4.2 De raad ziet op grond van de stukken en hetgeen ter zitting door partijen naar voren is gebracht geen aanleiding om aan de juistheid van de voorzittersbeslissing te twijfelen. De door klager aangevoerde verzetgronden slagen dan ook niet. De opdracht aan verweerder was het geven van een cassatieadvies en dat is niet hetzelfde als de aanschaf van een product door een consument. De omstandigheid dat het cassatieadvies van verweerder niet aan de verwachtingen van klager voldoet, kan verweerder niet worden verweten. Daarnaast was er na het advies van verweerder nog voldoende tijd, namelijk 17 dagen, voor klager om aan een andere cassatieadvocaat een second opinion te vragen. Verder is de raad van oordeel dat de voorzitter bij de beoordeling van de vier onderdelen van de klacht het juiste toetsingskader heeft toegepast. Ook heeft de voorzitter in zijn beslissing rekening gehouden met alle relevante feiten en omstandigheden van het geval. De voorzitter heeft de klacht dus in alle onderdelen terecht en op juiste gronden kennelijk ongegrond verklaard.

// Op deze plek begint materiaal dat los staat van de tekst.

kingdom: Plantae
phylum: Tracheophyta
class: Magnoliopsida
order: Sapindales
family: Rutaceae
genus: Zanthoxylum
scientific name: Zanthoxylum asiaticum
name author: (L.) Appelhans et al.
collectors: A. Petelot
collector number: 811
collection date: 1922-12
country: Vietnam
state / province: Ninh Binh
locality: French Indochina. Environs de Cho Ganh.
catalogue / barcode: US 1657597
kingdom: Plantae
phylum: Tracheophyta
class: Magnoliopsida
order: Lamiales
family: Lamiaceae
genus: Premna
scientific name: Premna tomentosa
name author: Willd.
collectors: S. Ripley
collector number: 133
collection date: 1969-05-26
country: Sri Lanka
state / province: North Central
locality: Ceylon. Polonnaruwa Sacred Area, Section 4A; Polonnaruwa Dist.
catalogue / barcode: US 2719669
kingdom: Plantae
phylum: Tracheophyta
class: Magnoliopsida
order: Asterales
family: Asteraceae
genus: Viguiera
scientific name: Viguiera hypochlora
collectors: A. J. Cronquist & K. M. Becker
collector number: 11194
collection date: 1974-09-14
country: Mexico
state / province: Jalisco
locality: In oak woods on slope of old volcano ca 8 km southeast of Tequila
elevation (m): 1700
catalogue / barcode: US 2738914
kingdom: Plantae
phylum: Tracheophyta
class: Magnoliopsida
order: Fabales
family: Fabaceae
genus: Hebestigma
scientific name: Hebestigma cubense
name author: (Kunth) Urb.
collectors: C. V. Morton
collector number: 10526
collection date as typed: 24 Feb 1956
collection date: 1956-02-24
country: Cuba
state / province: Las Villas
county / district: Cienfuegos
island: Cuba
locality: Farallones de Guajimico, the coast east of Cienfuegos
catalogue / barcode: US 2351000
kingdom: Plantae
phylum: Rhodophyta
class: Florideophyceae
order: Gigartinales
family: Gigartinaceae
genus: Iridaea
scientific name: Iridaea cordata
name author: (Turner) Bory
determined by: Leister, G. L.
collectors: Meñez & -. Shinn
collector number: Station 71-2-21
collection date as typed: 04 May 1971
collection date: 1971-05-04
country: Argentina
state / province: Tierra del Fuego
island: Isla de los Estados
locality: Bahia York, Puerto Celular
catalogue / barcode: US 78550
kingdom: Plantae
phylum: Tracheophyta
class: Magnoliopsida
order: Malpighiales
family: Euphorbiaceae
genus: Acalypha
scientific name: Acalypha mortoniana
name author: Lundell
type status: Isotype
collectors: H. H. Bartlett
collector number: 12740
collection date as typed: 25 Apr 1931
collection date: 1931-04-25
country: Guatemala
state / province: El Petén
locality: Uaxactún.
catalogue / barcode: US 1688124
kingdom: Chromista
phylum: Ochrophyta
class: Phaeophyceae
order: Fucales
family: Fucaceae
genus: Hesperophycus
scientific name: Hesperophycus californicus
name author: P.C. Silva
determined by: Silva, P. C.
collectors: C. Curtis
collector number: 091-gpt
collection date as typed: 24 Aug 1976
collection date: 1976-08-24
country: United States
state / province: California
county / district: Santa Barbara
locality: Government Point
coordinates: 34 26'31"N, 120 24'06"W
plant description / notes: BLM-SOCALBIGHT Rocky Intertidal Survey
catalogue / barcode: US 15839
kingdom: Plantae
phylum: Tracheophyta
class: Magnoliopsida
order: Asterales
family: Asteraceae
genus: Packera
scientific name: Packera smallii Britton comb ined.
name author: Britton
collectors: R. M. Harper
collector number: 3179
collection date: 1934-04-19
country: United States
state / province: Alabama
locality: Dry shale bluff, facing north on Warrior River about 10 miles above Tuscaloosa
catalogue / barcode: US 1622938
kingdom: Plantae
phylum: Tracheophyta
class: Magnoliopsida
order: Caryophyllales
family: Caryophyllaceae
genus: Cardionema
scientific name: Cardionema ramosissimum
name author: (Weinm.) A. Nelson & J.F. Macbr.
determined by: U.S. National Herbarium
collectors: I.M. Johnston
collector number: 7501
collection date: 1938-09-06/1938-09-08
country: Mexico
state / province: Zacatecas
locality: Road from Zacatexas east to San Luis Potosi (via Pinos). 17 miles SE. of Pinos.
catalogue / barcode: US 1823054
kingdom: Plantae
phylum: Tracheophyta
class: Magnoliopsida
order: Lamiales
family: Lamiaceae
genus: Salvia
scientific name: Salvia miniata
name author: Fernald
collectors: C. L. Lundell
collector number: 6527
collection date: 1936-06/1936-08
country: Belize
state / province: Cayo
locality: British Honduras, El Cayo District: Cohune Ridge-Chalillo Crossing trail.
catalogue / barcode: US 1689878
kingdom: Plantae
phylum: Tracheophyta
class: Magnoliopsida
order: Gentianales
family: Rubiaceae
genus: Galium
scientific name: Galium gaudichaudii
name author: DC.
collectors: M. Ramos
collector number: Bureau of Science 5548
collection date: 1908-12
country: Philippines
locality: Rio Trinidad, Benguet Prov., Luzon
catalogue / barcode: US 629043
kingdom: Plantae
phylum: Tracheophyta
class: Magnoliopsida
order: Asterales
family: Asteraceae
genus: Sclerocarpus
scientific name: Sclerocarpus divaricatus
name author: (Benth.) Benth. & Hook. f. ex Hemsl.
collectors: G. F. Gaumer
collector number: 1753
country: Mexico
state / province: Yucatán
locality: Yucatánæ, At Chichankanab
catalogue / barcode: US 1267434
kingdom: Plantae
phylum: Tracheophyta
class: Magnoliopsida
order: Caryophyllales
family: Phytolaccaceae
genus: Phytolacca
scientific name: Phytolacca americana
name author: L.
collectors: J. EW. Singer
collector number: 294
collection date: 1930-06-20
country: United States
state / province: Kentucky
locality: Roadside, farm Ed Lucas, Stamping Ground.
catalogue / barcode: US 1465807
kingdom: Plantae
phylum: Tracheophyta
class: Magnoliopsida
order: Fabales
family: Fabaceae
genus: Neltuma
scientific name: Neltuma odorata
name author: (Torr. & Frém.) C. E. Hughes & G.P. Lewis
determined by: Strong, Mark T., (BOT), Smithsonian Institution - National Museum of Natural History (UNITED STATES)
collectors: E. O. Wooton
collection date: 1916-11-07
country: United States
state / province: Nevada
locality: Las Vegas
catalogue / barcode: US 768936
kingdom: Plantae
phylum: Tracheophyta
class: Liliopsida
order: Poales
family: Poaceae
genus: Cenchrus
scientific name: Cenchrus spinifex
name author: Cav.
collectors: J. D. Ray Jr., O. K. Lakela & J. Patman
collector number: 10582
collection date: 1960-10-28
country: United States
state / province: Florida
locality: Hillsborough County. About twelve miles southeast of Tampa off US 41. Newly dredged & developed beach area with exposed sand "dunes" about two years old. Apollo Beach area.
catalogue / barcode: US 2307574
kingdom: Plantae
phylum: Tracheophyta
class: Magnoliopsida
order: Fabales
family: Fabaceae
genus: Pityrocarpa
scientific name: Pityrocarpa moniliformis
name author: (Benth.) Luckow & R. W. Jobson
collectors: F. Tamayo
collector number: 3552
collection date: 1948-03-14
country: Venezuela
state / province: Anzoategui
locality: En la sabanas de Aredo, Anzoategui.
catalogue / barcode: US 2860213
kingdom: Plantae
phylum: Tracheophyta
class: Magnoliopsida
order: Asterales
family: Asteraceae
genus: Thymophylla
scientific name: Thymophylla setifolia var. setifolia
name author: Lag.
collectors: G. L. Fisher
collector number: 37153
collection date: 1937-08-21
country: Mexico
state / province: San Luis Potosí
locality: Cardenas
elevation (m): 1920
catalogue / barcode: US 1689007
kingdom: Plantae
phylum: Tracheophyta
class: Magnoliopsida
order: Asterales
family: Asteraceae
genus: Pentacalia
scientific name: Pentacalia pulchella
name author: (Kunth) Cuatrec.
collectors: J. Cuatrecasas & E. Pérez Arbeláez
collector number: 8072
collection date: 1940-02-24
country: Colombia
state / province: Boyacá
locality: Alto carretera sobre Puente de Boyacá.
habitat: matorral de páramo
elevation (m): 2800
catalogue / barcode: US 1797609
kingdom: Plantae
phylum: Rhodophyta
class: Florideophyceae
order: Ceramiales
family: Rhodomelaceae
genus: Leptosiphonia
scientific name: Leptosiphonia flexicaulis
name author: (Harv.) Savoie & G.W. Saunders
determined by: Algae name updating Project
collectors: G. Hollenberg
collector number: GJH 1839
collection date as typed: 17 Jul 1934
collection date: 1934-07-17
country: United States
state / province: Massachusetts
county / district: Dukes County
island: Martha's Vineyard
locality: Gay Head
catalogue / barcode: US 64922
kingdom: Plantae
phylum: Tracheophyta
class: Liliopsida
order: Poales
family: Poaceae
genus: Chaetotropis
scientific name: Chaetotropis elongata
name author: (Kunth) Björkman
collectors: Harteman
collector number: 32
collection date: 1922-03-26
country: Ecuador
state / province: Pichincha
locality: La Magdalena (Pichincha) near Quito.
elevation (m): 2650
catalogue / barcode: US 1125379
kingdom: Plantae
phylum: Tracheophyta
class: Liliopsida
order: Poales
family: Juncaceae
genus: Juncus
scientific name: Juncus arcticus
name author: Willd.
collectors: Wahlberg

4.3 Omdat het verzet tegen de beslissing van de voorzitter ook verder geen nieuwe gezichtspunten oplevert, is er geen plaats voor nader onderzoek naar de klacht. De raad verklaart het verzet daarom ongegrond.

BESLISSING
De raad van discipline verklaart het verzet ongegrond.

Aldus beslist door mr. H.C.A. de Groot, voorzitter, mrs. J.G. Colombijn-Broersma en
W.R. Arema, leden, bijgestaan door mr. A.E. van Oost als griffier en uitgesproken in het openbaar op 2 september 2024.